Preparing to smoke a meatloaf... Oh man are these da'bomb!
A whole new flavor factor in meatloaf.

3.34# 80/20 ground beef
2# Italian style ground pork sausage
2.5C Italian style bread crumbs
5 eggs, lightly beaten
3C chopped Bell Peppers
1C chopped Sweet Onion
2t minced garlic
1T Sea salt
1T Smoked Paprika
1.5T L&P Worcestershire sauce 

Combine all ingredients and mix well
Shape into loaf and wrap with bacon
Smoke at 250' till 160' internal temp





*More to come...*


----------



## ChileRelleno (Jul 7, 2012)




----------



## halo1 (Oct 4, 2007)

Anxiously awaiting the cutting pic of that bacon beauty!


----------



## Mac1528 (Mar 24, 2012)

Dannnngggg CR....that looks gooooddddd!

Sent from my SAMSUNG-SM-G530AZ using Tapatalk


----------



## Paymaster (Jan 9, 2012)

That is a thing of beauty!!!!! :thumbup:


----------



## ChileRelleno (Jul 7, 2012)

*Money Shot*


----------



## ChileRelleno (Jul 7, 2012)

*Note: *Next time cut amount of crumbs to 2C.


----------



## halo1 (Oct 4, 2007)

Homerun! You got a nice smoke ring on it through that bacon weave! Outstanding once again! That will make one awesome meatloaf Sammy tommorow! Though I doubt their will be leftovers with that hoss!


----------



## MrFish (Aug 21, 2009)

Looks awesome! Reminds me that I haven't cooked any fatties in awhile.


----------



## ChileRelleno (Jul 7, 2012)

halo1 said:


> Homerun! You got a nice smoke ring on it through that bacon weave! Outstanding once again! That will make one awesome meatloaf Sammy tommorow! Though I doubt their will be leftovers with that hoss!


Thanks, it was delicious.
Plenty of leftovers, and I've three *thick* sammiches ready for my work cooler.
A good wheat bread, plenty of mayo/mustard mix, extra sharp cheddar and 3/4" slices of meatloaf.


----------



## Realtor (Oct 1, 2007)

oooooo, that looks ggggooooooddddd


----------



## SWAngler (Sep 13, 2014)

Slaw looks great too...what is recipe?


----------



## ChileRelleno (Jul 7, 2012)

SWAngler said:


> Slaw looks great too...what is recipe?


It was some bagged Asian Cashew chopped salad with sesame dressing, that my wife bought.
Not bad, I'd eat it again.


----------



## Breeze (Mar 23, 2012)

I have smoked a couple meatloafs but just been doing a basic recipe. Gonna have to try your recipe next time. Specially the bacon wrap..

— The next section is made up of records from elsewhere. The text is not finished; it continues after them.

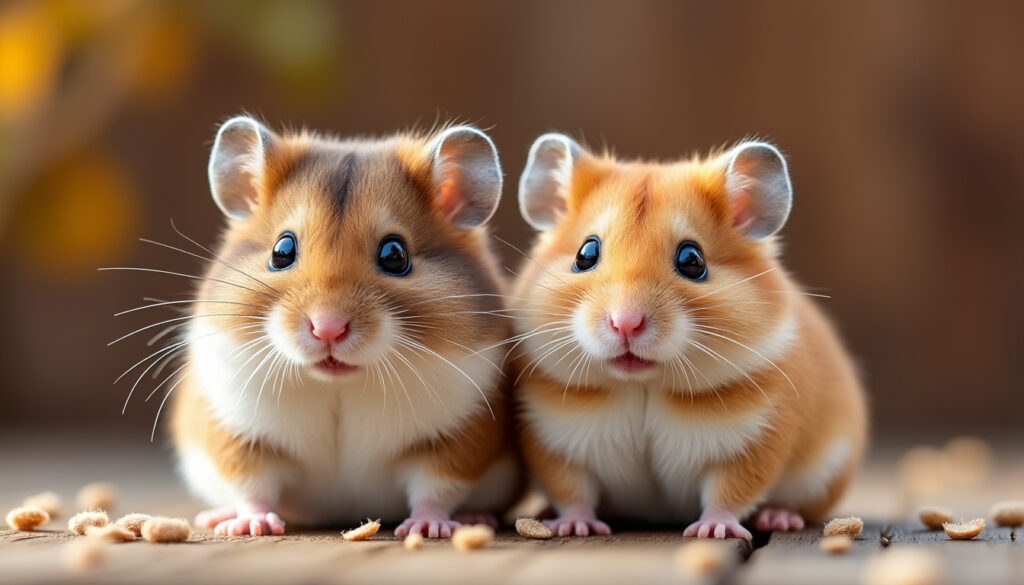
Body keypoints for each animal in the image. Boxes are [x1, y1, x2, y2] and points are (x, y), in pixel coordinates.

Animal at [159, 116, 519, 537]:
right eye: (282, 251)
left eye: (395, 255)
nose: (327, 328)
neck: (339, 384)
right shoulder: (239, 433)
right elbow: (251, 484)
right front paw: (251, 526)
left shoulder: (455, 438)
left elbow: (436, 488)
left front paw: (426, 528)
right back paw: (216, 517)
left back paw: (476, 518)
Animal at [510, 133, 867, 539]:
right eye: (585, 254)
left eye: (692, 261)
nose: (625, 323)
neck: (643, 384)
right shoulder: (555, 444)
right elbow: (572, 492)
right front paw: (573, 527)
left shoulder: (754, 442)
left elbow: (730, 494)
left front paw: (713, 532)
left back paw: (777, 518)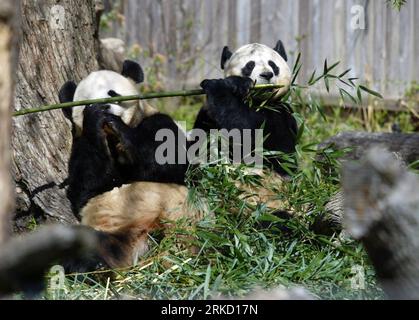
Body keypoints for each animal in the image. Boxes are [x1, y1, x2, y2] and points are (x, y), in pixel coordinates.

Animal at [59, 59, 203, 270]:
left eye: (112, 93)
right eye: (86, 104)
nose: (104, 108)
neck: (111, 139)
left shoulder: (158, 122)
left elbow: (167, 162)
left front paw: (118, 126)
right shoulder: (81, 145)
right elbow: (87, 186)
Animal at [194, 40, 298, 212]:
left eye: (273, 65)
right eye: (250, 65)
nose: (267, 75)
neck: (257, 101)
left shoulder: (278, 114)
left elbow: (245, 132)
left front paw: (218, 86)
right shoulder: (206, 117)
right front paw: (236, 83)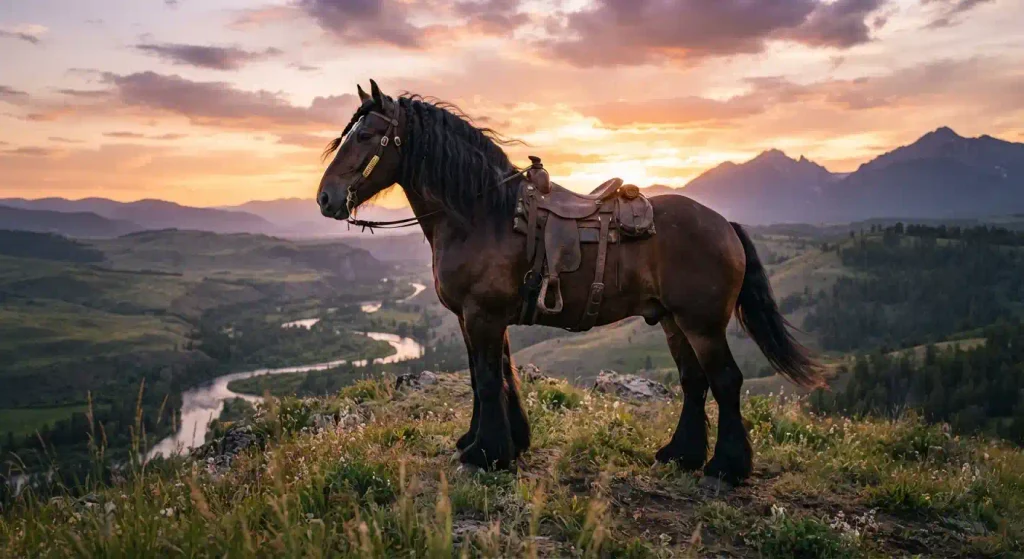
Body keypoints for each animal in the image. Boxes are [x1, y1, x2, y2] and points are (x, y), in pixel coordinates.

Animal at [315, 80, 824, 484]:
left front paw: (487, 453)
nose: (325, 198)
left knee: (725, 381)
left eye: (365, 136)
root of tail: (725, 225)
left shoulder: (482, 316)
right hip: (672, 321)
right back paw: (681, 455)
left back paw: (727, 467)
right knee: (694, 382)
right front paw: (498, 442)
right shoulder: (477, 319)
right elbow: (494, 376)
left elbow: (486, 379)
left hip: (702, 324)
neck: (481, 215)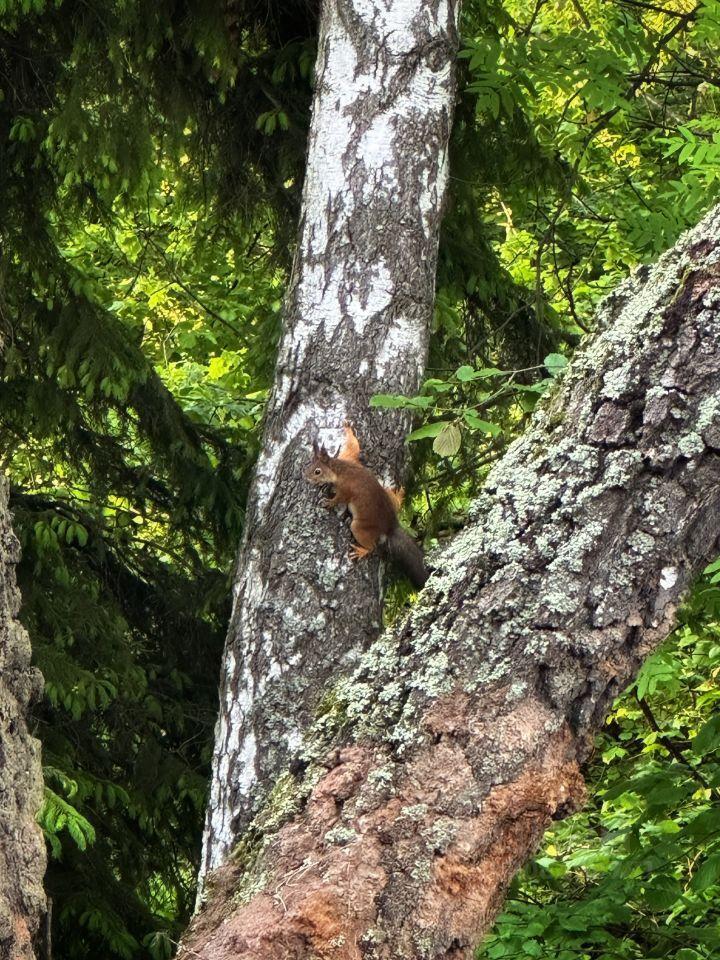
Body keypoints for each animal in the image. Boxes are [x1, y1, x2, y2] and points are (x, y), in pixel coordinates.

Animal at [304, 424, 428, 588]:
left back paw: (361, 551)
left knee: (372, 547)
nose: (305, 476)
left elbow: (340, 499)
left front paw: (328, 502)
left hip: (359, 527)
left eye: (317, 471)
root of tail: (390, 527)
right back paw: (399, 495)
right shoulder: (349, 458)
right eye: (310, 464)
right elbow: (354, 447)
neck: (339, 469)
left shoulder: (346, 489)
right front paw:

Sent from my LGMS330 using Tapatalk


----------



## GROUPERKING (Sep 28, 2011)

Nice ! The best part about making meatloaf is ...the left overs for sandwiches and that looks like it will make a fine sandwich !


----------



## CalvinandHobbes (Jan 25, 2014)

that looks delicious for sure. I will have to come back to this recipe and try it later.


----------



## bangsticks (Feb 3, 2011)

About how long did it take to cook ?


----------



## ChileRelleno (Jul 7, 2012)

bangsticks said:


> About how long did it take to cook ?


However long it took to get to 160' internal temp.


----------